# Purebred?



## cagirl (Apr 17, 2010)

I kinda think she looks pb to me


----------



## Cluemanti (Jun 25, 2010)

From those pics I agree


----------



## unloader (Feb 16, 2010)

Did someone crop her ears???


----------



## cagirl (Apr 17, 2010)

oh wow I didnt notice that looks like it


----------



## cagirl (Apr 17, 2010)

Ok i have a message in to the shelter, I may just have to go get her, if her ears are done I can bet a vet didnt do it poor baby. Here are larger pictures. she likes toys maybe an agility dog for me 

Petfinder Pet Photo


----------



## Rerun (Feb 27, 2006)

She looks like a beautiful bi-color shep to me, but I agree her ears look like someone did a bad crop job on them. Could've cut them as a pup, and they've stood up naturally since then.


----------



## JakodaCD OA (May 14, 2000)

I to think she looks like a bicolor,,pretty girl ! and yeah something funky going on with the ears..How old is she?


----------



## cagirl (Apr 17, 2010)

They dont have an age on her or any info on her she is at a shelter so they probably dont have much info on her. I am waiting for an e-mail back she is so darn cute. My friend drove by the shelter on her way home from work and said it was packed so she is probably already adopted which would be good too!


----------



## Rerun (Feb 27, 2006)

Don't assume that just because a shelter is packed that it means dogs are being adopted....

You might be surprised how many tire kickers go to shelters.

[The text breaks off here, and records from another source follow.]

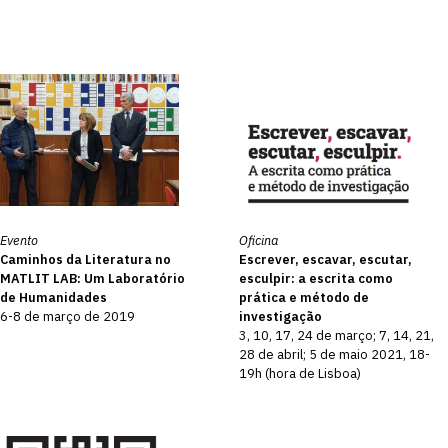
Evento
Oficina
Caminhos da Literatura no
Escrever, escavar, escutar,
MATLIT LAB: Um Laboratório
esculpir: a escrita como
de Humanidades
prática e método de
6-8 de março de 2019
investigação
3, 10, 17, 24 de março; 7, 14, 21,
28 de abril; 5 de maio 2021, 18-
19h (hora de Lisboa)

I've even heard stories of parents taking their kids to shelters because it's free and the kids get to see and pet all the different animals.


----------



## Rerun (Feb 27, 2006)

BTW, she looks 5 months or so (just based on those pics), but the teeth will narrow that down better.


----------



## cagirl (Apr 17, 2010)

Her eyes are beautiful full of life she is adorable


----------